Wednesday, December 23, 2015

Artists Hack 600 Paris Billboards With Climate Messages
for COP21

Sorry I didn't post this story when it was actually going on, but still great and worthy of posting now.



from CityLab (The Atlantic)

Two days before the launch of the UN COP21 Climate Conference, 600 posters were installed in outdoor media spaces across Paris. 82 Artists from 19 different countries made artworks to challenge the corporate takeover of COP21 and to reveal the connections between advertising, the promotion of consumerism and climate change.

Travel around Paris this week and you might run into some unusual public ads: an Air France billboard proclaiming, “We’ll keep on bribing politicians and emitting greenhouse gases”; a Volkswagen promotion saying, “We’re sorry that we got caught.”

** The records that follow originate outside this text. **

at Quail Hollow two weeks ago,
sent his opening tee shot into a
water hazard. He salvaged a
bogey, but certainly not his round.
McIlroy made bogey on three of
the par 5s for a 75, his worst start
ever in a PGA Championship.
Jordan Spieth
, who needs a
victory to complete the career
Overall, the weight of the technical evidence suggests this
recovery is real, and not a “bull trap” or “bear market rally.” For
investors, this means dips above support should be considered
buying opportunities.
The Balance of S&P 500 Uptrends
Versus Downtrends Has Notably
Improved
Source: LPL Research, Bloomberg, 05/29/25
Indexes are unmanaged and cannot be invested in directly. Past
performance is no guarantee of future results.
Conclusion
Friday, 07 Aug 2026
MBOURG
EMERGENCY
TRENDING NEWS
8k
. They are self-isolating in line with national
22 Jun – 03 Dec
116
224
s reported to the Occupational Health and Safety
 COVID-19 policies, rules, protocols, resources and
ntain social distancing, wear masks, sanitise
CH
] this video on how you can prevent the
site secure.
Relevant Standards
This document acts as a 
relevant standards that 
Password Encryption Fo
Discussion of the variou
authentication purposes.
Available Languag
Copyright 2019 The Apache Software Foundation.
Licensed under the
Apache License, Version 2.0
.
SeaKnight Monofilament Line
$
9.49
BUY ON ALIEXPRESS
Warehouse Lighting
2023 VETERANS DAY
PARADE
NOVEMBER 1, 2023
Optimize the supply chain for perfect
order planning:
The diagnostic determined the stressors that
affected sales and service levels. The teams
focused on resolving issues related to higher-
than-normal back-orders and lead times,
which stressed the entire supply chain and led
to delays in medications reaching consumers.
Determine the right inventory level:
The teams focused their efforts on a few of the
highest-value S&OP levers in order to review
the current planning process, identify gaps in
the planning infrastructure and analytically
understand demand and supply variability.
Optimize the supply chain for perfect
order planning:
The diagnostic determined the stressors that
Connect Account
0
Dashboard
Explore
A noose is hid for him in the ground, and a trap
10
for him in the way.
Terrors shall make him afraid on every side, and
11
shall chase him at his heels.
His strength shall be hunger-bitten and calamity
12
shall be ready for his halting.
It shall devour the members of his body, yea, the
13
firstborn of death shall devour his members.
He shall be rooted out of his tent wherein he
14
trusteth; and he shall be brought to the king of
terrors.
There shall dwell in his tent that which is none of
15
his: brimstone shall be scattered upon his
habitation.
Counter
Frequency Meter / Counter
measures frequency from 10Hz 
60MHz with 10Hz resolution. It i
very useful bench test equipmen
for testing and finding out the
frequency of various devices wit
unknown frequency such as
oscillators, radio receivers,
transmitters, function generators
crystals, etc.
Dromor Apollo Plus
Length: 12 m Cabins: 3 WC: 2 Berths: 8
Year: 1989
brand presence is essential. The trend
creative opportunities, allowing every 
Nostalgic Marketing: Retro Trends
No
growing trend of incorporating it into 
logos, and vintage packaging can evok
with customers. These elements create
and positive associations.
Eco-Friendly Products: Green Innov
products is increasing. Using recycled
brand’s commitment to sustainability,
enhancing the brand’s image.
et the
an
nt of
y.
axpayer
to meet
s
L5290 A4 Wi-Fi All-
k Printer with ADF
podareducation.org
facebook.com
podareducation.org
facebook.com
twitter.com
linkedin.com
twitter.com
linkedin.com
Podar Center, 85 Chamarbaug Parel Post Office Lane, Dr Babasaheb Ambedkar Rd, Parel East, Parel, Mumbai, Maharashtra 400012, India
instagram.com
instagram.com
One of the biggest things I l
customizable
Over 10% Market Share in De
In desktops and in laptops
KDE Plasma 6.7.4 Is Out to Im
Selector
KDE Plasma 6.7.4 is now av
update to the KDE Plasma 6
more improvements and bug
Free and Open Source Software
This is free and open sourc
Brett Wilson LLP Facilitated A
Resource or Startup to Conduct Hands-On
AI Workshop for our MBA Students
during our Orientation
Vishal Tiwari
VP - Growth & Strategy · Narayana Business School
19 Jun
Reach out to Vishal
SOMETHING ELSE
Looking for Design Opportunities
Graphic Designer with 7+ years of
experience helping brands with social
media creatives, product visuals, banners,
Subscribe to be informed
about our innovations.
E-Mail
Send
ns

Is the world’s worst marketing agency on the loose? Actually, the 600-or-so altered ads are the work of street artists working with Brandalism, a shadowy group that since 2012 has replaced European billboards with activist messages and art. Their latest hack from this weekend takes aim at global-warming denial and the corporate forces opposing climate action, right before the Paris climate talks (known as COP21) are scheduled to begin.

From the group’s website:
Following on in the guerilla art traditions of the 20th Century and taking inspiration from Agitprop, Situationist and Street Art movements, the Brandalism project sees artists from around the world collaborate to challenge the authority and legitimacy of commercial images within public space and within our culture.…

All the artwork is unauthorised and unsigned. This is not a project of self-promotion, and none of the artists names… or websites appear on the works: we believe there are already enough private interests taking ownership of our streets.